Sales of stand alone cameras have fallen yet again. Partly due to the Japanese earthquake, but I'm sure it's not just that. New models have failed to appear yes, but there is plenty of stock sitting in shops and warehouses that is finding difficulty in attracting buyers. And as I predicted some time ago, mirrorless interchangeable cameras sales are dropping as well as their DSLR equivalents. Nikon are apparently in the process of 'killing off' the 1 system, Canon and Nikon seem reluctant to risk new 'pro spec.' mirrorless launches and we will have to wait for the Panasonic GH5 and Olympus E-M1 (II) upgrades. So why in the face of this do I think this is good news?
Well first off, I don't personally see it as bad news, unlike some others. I don't have a vested interest in the success or otherwise of the stand alone camera market. This website provides only a small fraction of my income. It matters little to me whether my readership falls and it has no impact on my standard of living. But more than that I see this 'bursting of the digital camera bubble' as having some positive effects. And the following is an explanation of that.
1) The end of the cynical upgrade.
For too long now camera manufacturers have been releasing pointless upgrades that contribute little to our experience as photographers and appear to be no more than manufacturers attempts to promote dissatisfaction with what we own and make us flock to the next new shiny toy in the shops. Cameras really don't need this gimmick driven practice that serves virtually no purpose other than to make us have to change our batteries even more often. It certainly has little to do with enabling us to create better images.
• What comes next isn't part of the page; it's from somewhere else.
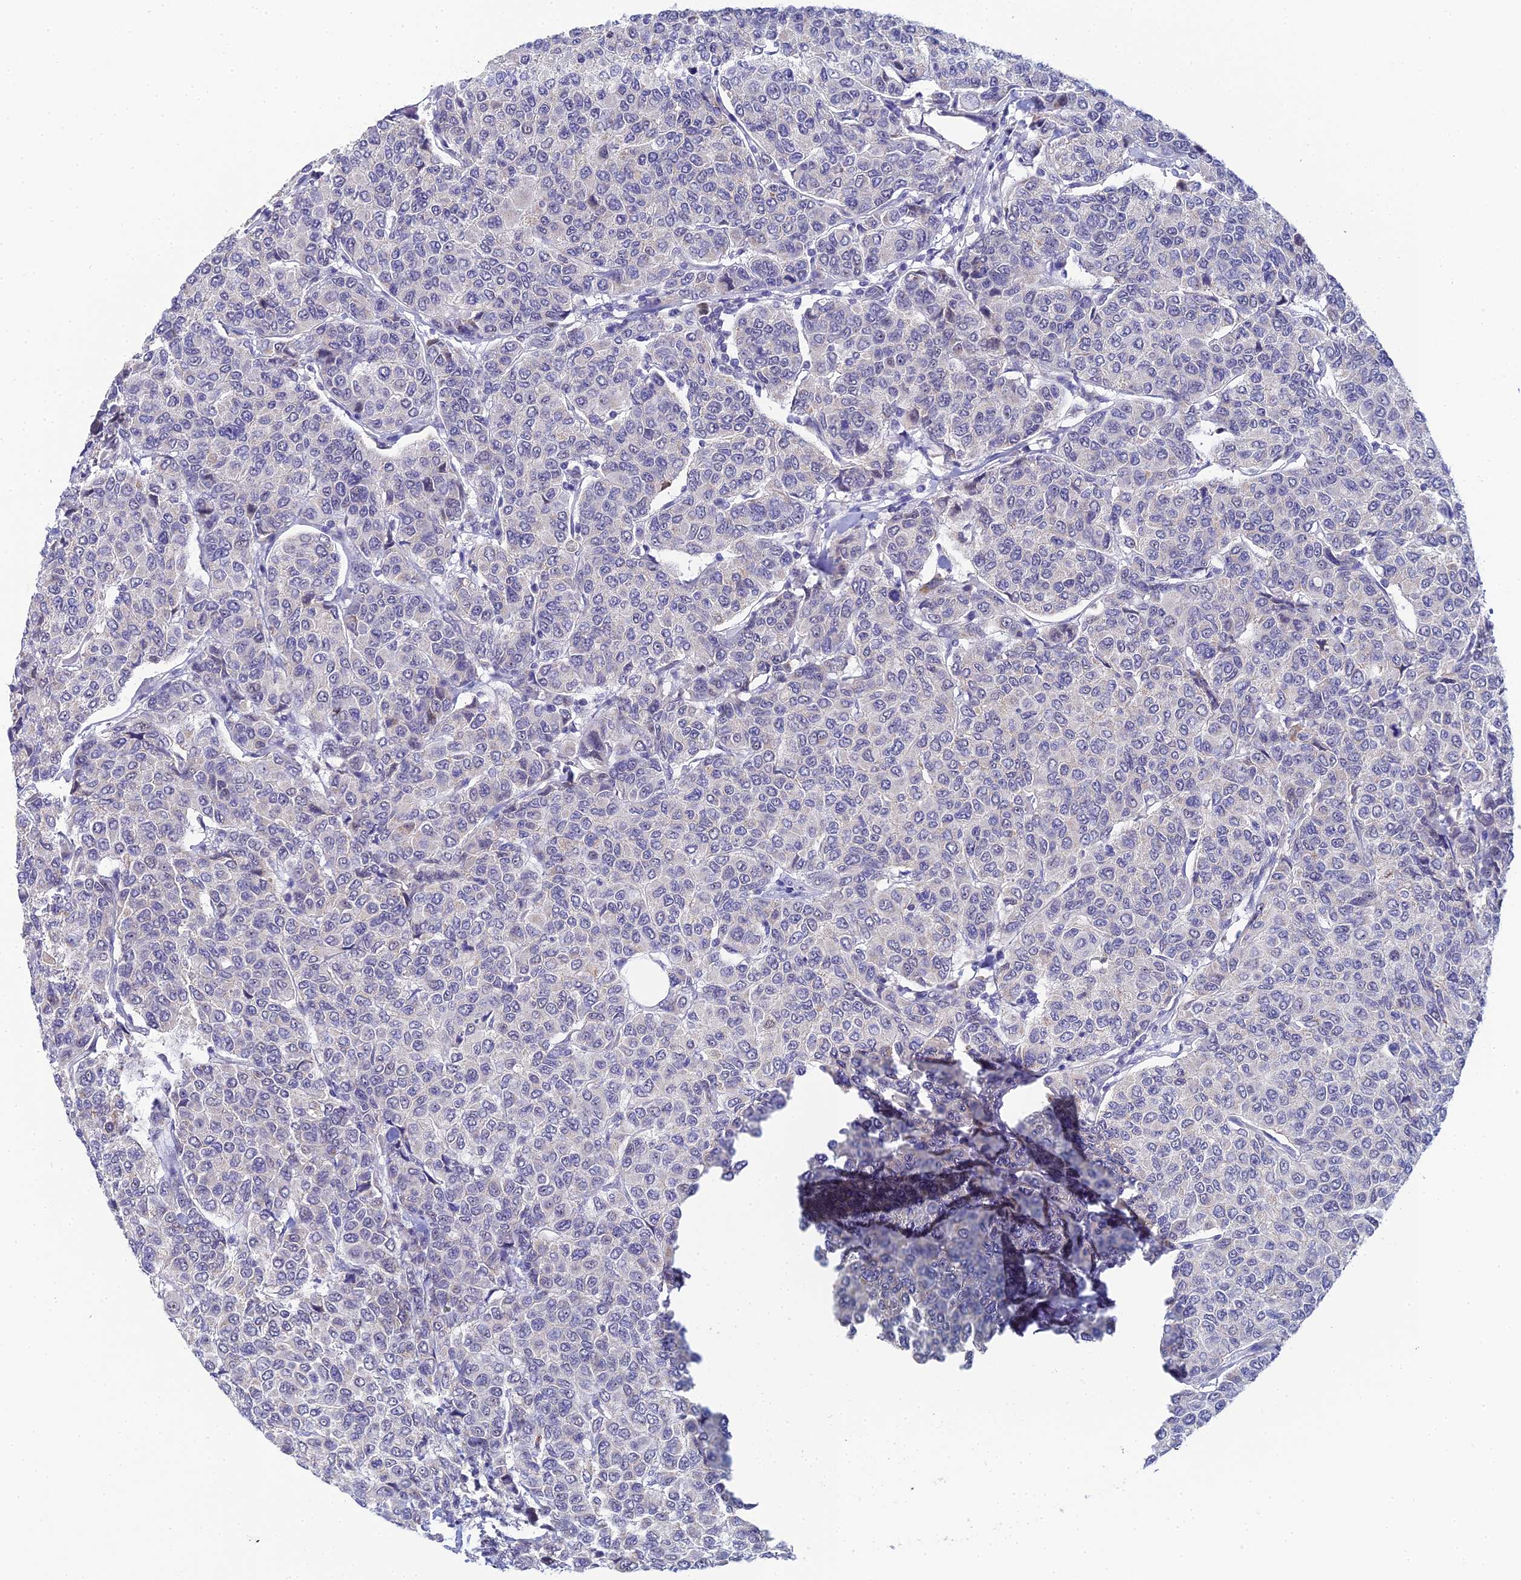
{"staining": {"intensity": "negative", "quantity": "none", "location": "none"}, "tissue": "breast cancer", "cell_type": "Tumor cells", "image_type": "cancer", "snomed": [{"axis": "morphology", "description": "Duct carcinoma"}, {"axis": "topography", "description": "Breast"}], "caption": "Immunohistochemistry image of human intraductal carcinoma (breast) stained for a protein (brown), which exhibits no staining in tumor cells.", "gene": "PLPP4", "patient": {"sex": "female", "age": 55}}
2) Culling of the 'internet guru' culture.
As well as too many camera models we are certainly 'blessed' (????) with far too many blogs, review sites, YouTube 'performances and so-called 'experts'. And anything that sends these people off to contemplate another way of making a living, brings a smile to my face. Because the standard has been dropping consistently over the past few years, even though it started from an admittedly low base. The vast majority of this bandwidth clogging, poorly written and presented content is drivel. And inaccurate drivel at that. These days it seems that people don't even bother to get their facts right. They seem far too busy trying to get an invite to the next camera company junket and racking up their internet hit numbers and therefore income. And I for one would shed no tears if they all disappeared to some kind of cyberspace retirement home!!
3) Maybe the manufacturers who survive will concentrate on what they do well.
Too many companies have over extended themselves. Partly because that's what they are 'programmed' to do, partly because they all think they are Apple and partly because the corporate mentality of the electronics giants means that their arrogant ignorance in trying to achieve dominance of a market that used to be a 'gravy train' is as misguided as it is offensive. Their attempts to get us to buy into their brand identity to the exclusion of all others and the dishonest way of doing that with their web 'shills' is both repugnant and self destructive at the same time. Just how much longer will companies like Sony and Panasonic accept falling profits in their camera divisions before pulling the plug and departing the marketplace as quickly as they entered it.
4) It's still about the pictures.
Maybe, just maybe, if we do return to something resembling film camera sales levels the photographic internet might be less inclined to bicker about trivial differences between gear and concentrate on what is really important. Creating images. But then that might just be my fantasy!!